Quando te conheci eras um jovem gatinho adolescente, de dezasseis anos apenas. Como o tempo passa ! Mas a tua longevidade é indeterminada. Lembra-te que tens colegas na Imprensa que são centenários e tu lá chegarás com a graça de Deus e a graça dos teus dirigentes.
Já vai adiantada esta carta. Apenas mais uma coisa te quero sugerir:
Aquela mão enluvada que te afaga no cabeçalho do jornal, deve ser a mão direita do Gonsalves Preto. Talvez seja. Deve ser mesmo. Mas ninguém o deve saber. Foi com mágoa que deixei de ver o nome do teu director no teu cabeçalho onde figurou durante quase quarenta e dois anos. Assim sugiro que com os nomes dos teus novos orientadores volte a figurar o do teu antigo Director e do teu antigo proprietário e também Director João Miguel que grande amigo foi do Gonsalves Preto. Sugiro, pois, que em qualquer parte do cabeçalho se inscreva em letra bem visível: “Fundadores: Gonsalves Preto e João Miguel”.

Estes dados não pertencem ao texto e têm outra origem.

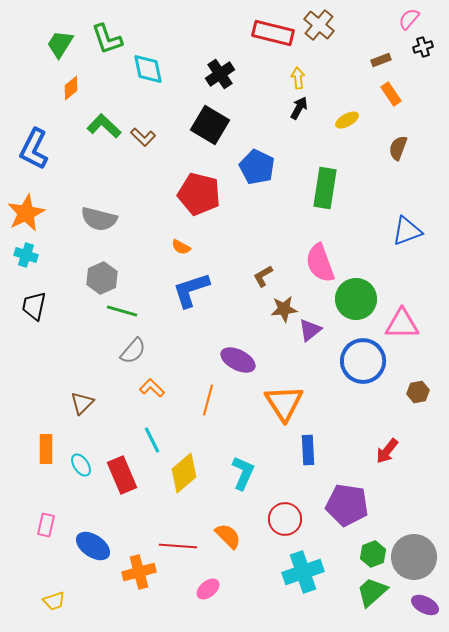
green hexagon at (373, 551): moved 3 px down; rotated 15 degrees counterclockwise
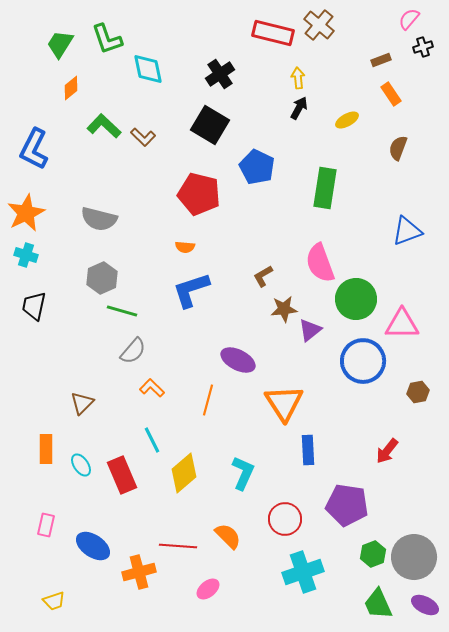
orange semicircle at (181, 247): moved 4 px right; rotated 24 degrees counterclockwise
green trapezoid at (372, 592): moved 6 px right, 12 px down; rotated 72 degrees counterclockwise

Querido Re-nhau-nhau: E agora despeço-me. Esta carta já vai longa, já curti as minhas tristezas, já recordei bons velhos tempos, já calei as minhas mágoas. No dia do teu aniversário vai pôr por mim uma flôr, talvez uma orquídea, na campa do Gonsalves Preto.
Eu quando voltar ao Funchal pagar-te-ei este favor com um pequeno “bouquet” de flores.
E permite-me que te dê ainda alguns conselhos, pois apesar de tudo conheço-te há muitos anos e sou mais velho do que tu: Com os votos de que os teus novos orientadores sejam muito felizes no convívio contigo; não tenhas birras de menino pequeno para com eles. Nunca os maltrates nem nunca os arranhes. Eles virão a amar-te tão intensamente - se não te amam já - tanto como o Gonsaves Preto te amou. Depois da sua extremosa esposa e do filho devias ser tu o Ai-Jesus do seu coração.
Recebe um madeirense forte abraço do amigo de sempre no tempo e no espaço,
Cícero Galvão
Lisboa, Dezembro de 1971
Nota da redacção: Ao Dr. Cícero Galvão, que contamos dispense a amizade de sempre a este jornal, agradecemos a sua valiosa colaboração e, mais ainda, a sua sugestão que aproveitámos imediatamente – a partir de hoje figurará no cabeçalho do “Re-nhau-nhau” o nome dos seus saudosos fundadores.